EXERCISE MATERIALS START

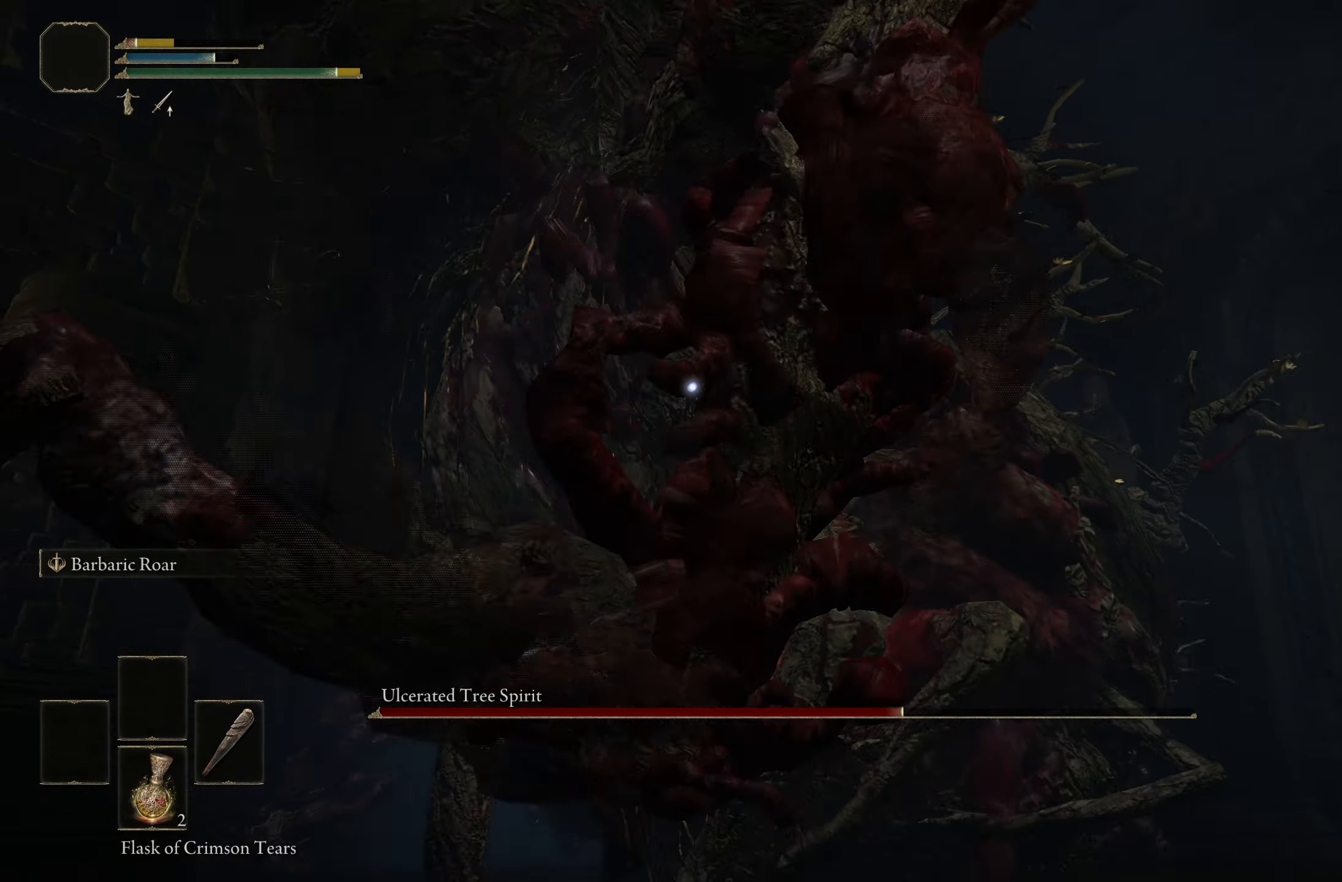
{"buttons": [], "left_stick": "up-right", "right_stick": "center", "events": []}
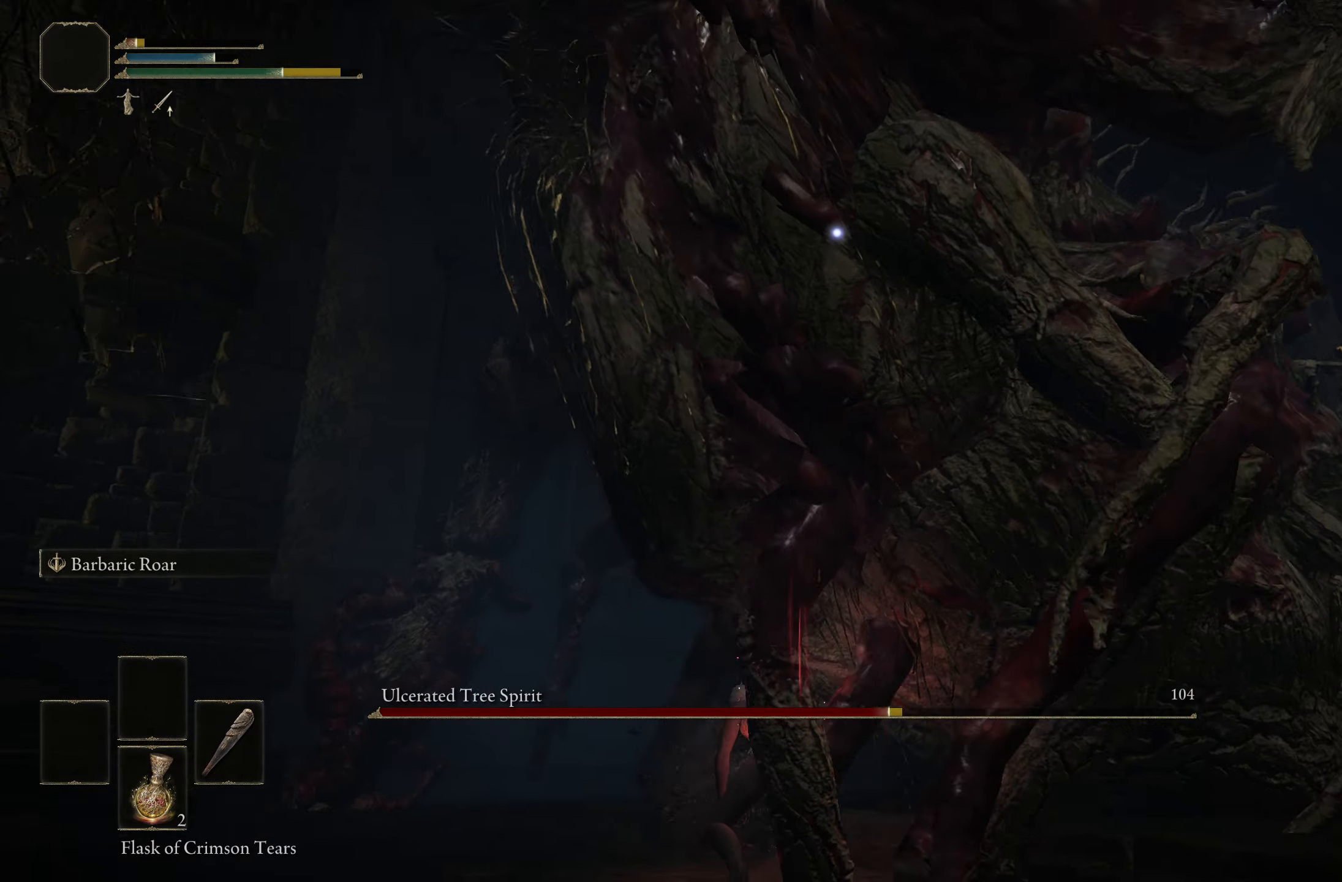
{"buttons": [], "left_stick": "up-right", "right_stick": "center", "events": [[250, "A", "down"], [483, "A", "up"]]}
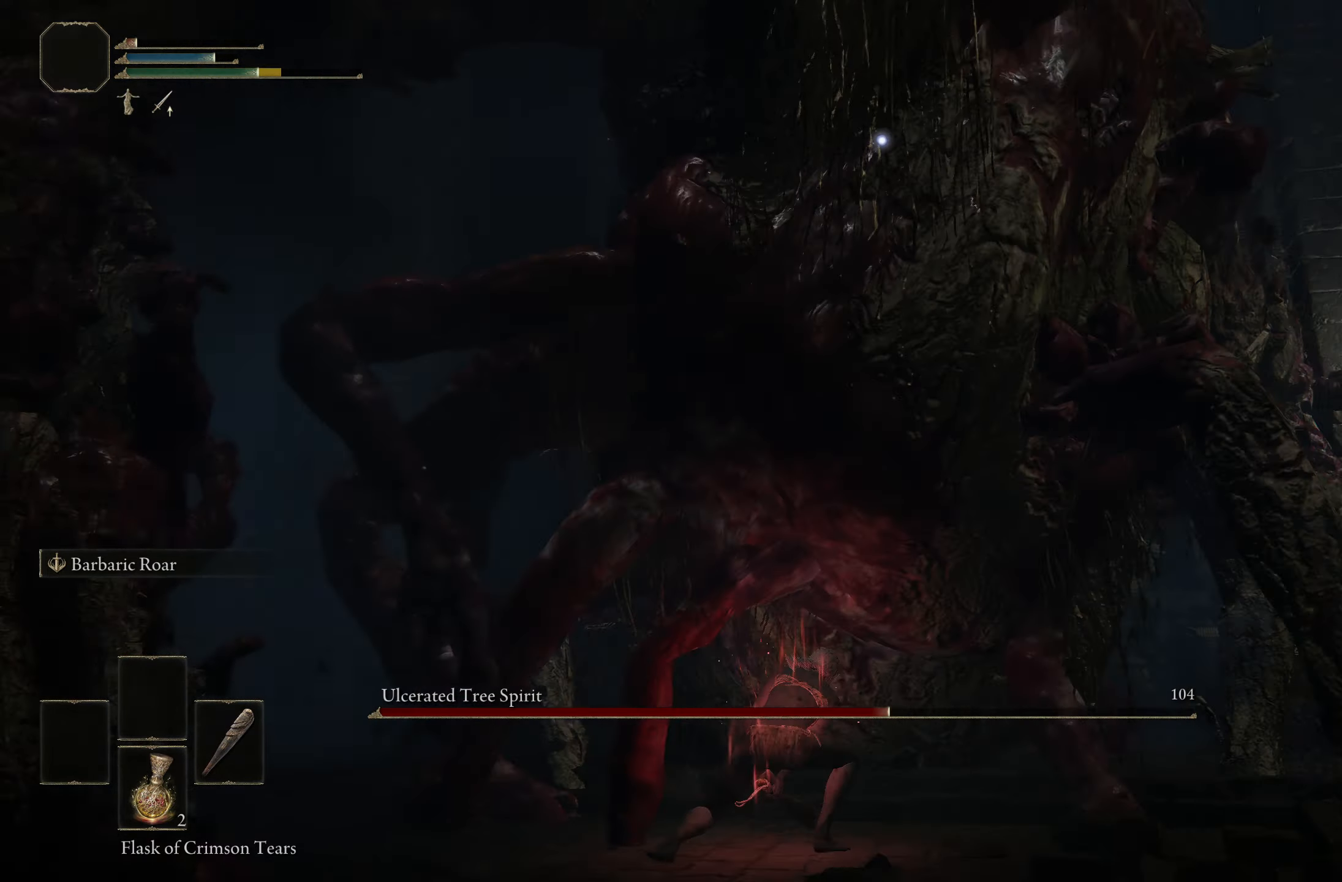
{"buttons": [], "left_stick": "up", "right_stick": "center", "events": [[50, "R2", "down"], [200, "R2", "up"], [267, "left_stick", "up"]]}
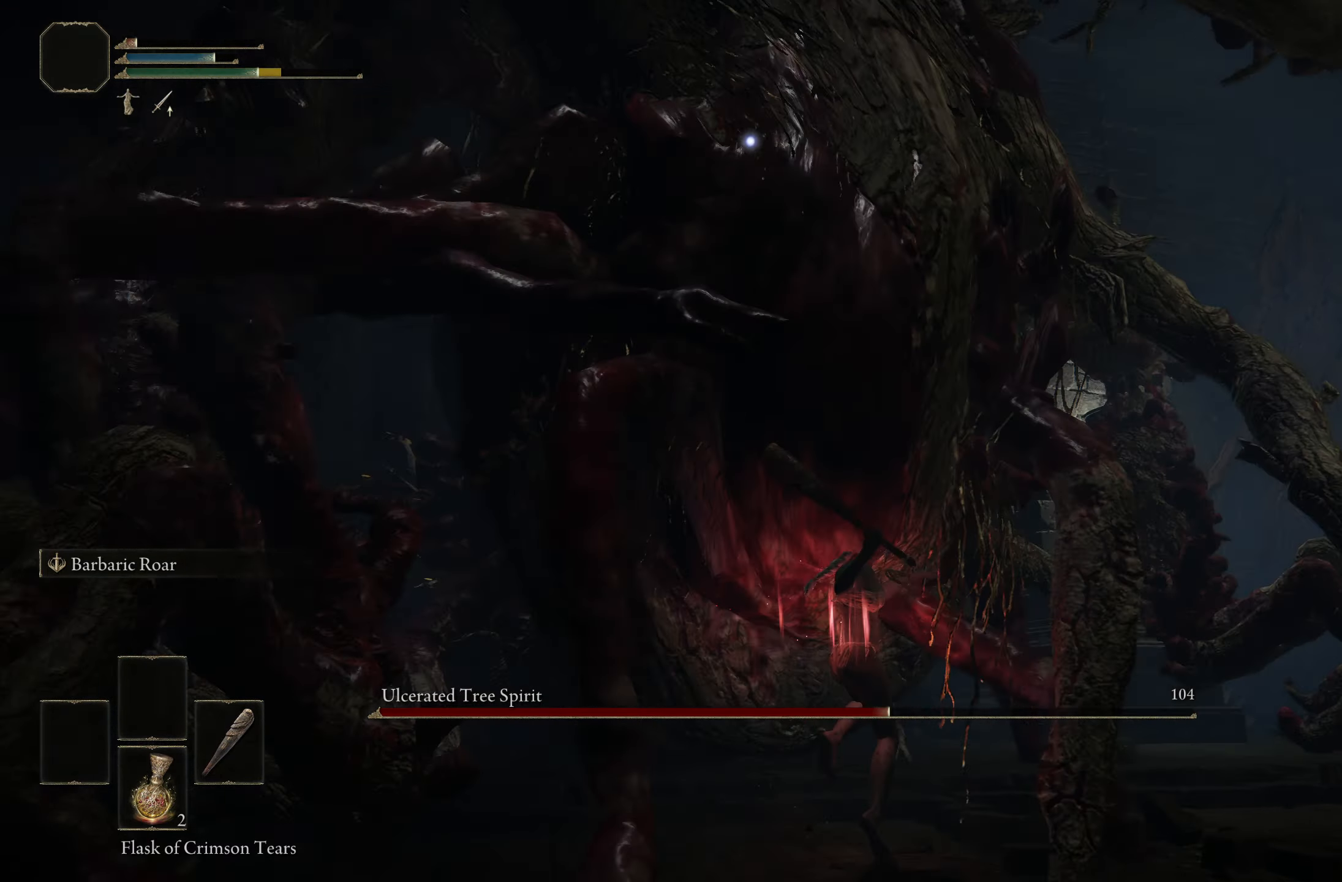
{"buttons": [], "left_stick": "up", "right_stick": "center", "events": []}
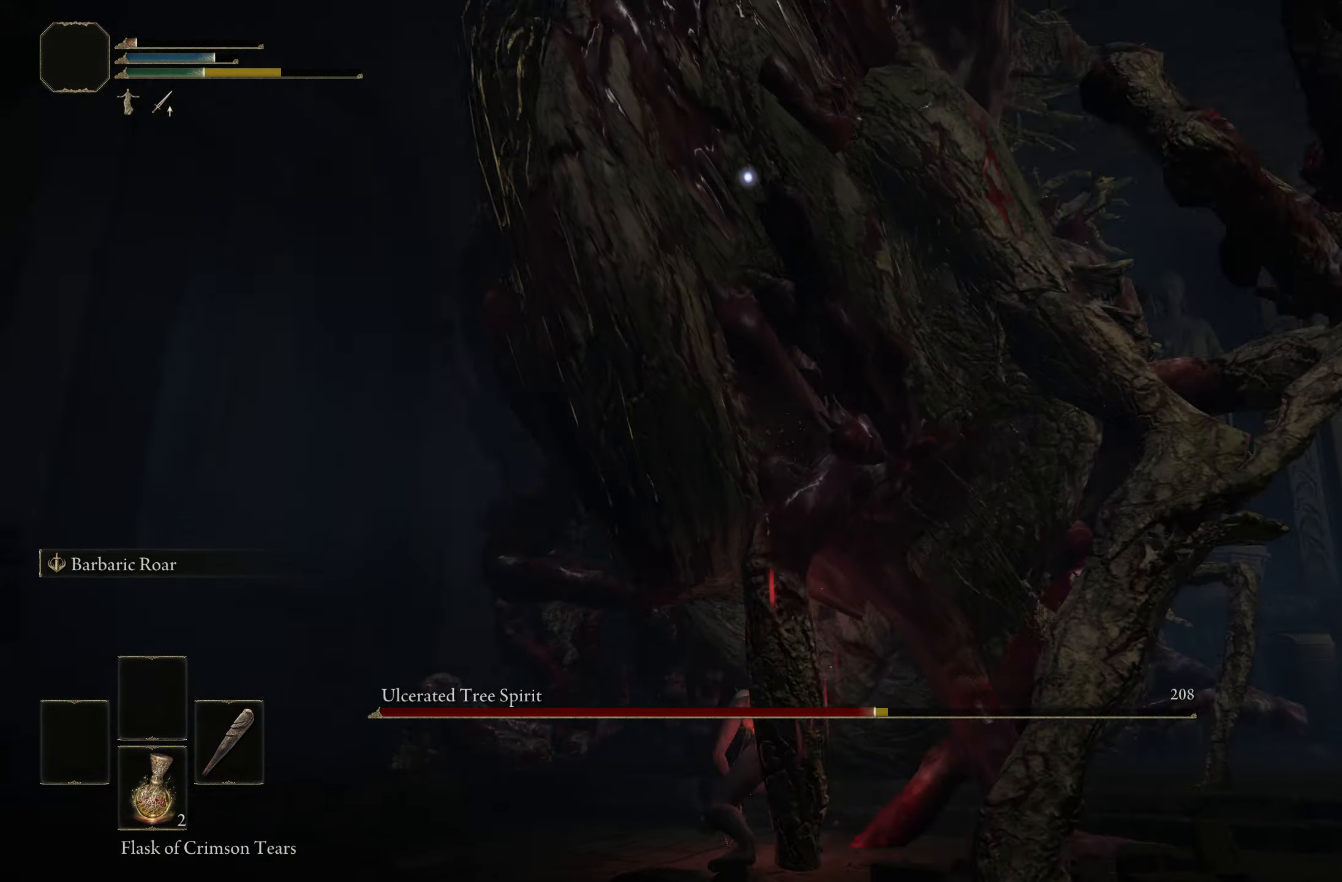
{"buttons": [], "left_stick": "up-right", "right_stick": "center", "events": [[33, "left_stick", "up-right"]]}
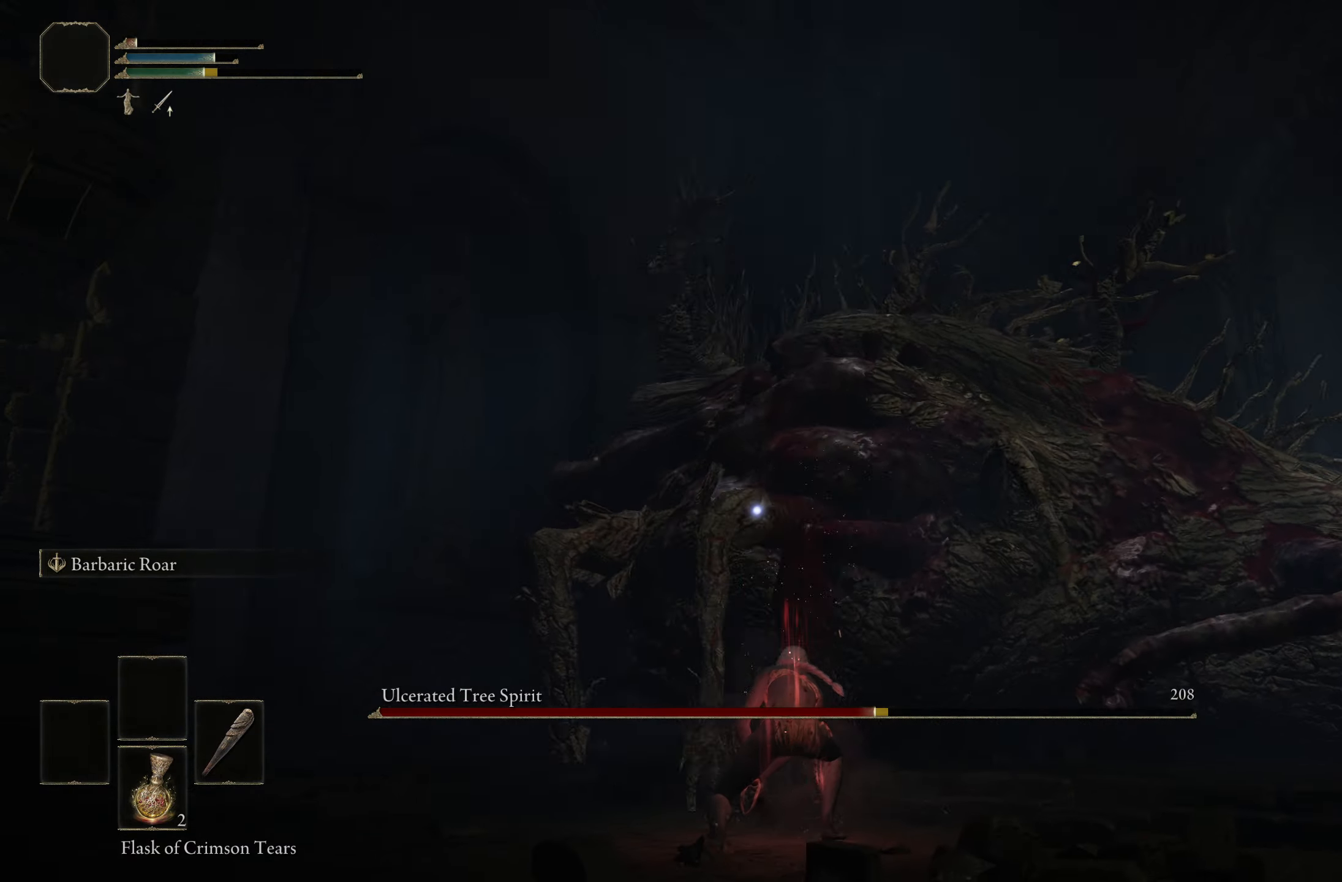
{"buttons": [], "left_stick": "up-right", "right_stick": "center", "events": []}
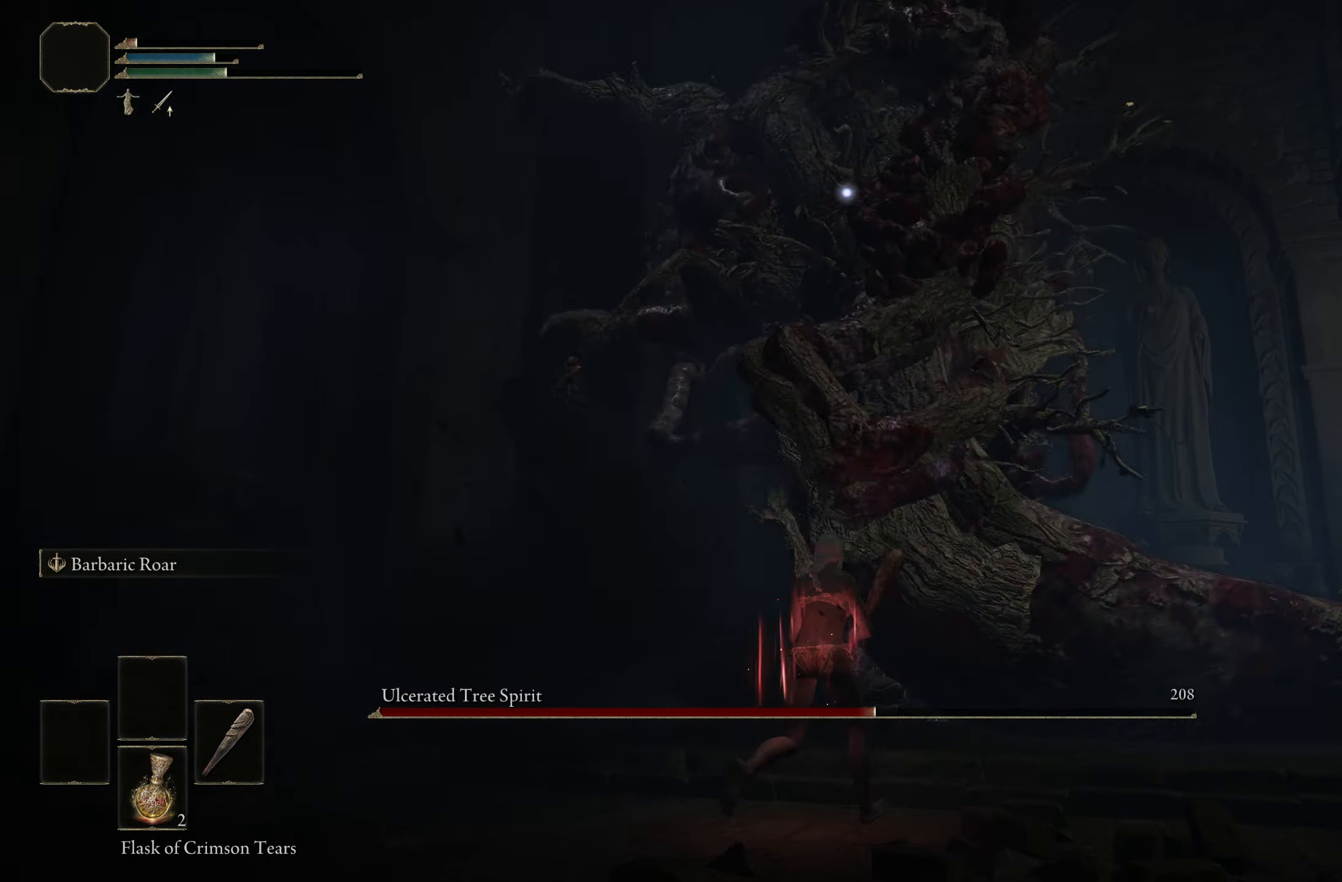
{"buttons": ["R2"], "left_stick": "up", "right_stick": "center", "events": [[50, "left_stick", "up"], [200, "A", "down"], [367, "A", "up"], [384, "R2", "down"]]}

EXERCISE MATERIALS END

• _EXERCISE DETAILS_:
Leave out the pictures. Transcribe the rest of the listing above exactly.

• _EXERCISE OUTPUT_:
{"buttons": [], "left_stick": "up-right", "right_stick": "center", "events": []}
{"buttons": [], "left_stick": "up-right", "right_stick": "center", "events": [[250, "A", "down"], [483, "A", "up"]]}
{"buttons": [], "left_stick": "up", "right_stick": "center", "events": [[50, "R2", "down"], [200, "R2", "up"], [267, "left_stick", "up"]]}
{"buttons": [], "left_stick": "up", "right_stick": "center", "events": []}
{"buttons": [], "left_stick": "up-right", "right_stick": "center", "events": [[33, "left_stick", "up-right"]]}
{"buttons": [], "left_stick": "up-right", "right_stick": "center", "events": []}
{"buttons": ["R2"], "left_stick": "up", "right_stick": "center", "events": [[50, "left_stick", "up"], [200, "A", "down"], [367, "A", "up"], [384, "R2", "down"]]}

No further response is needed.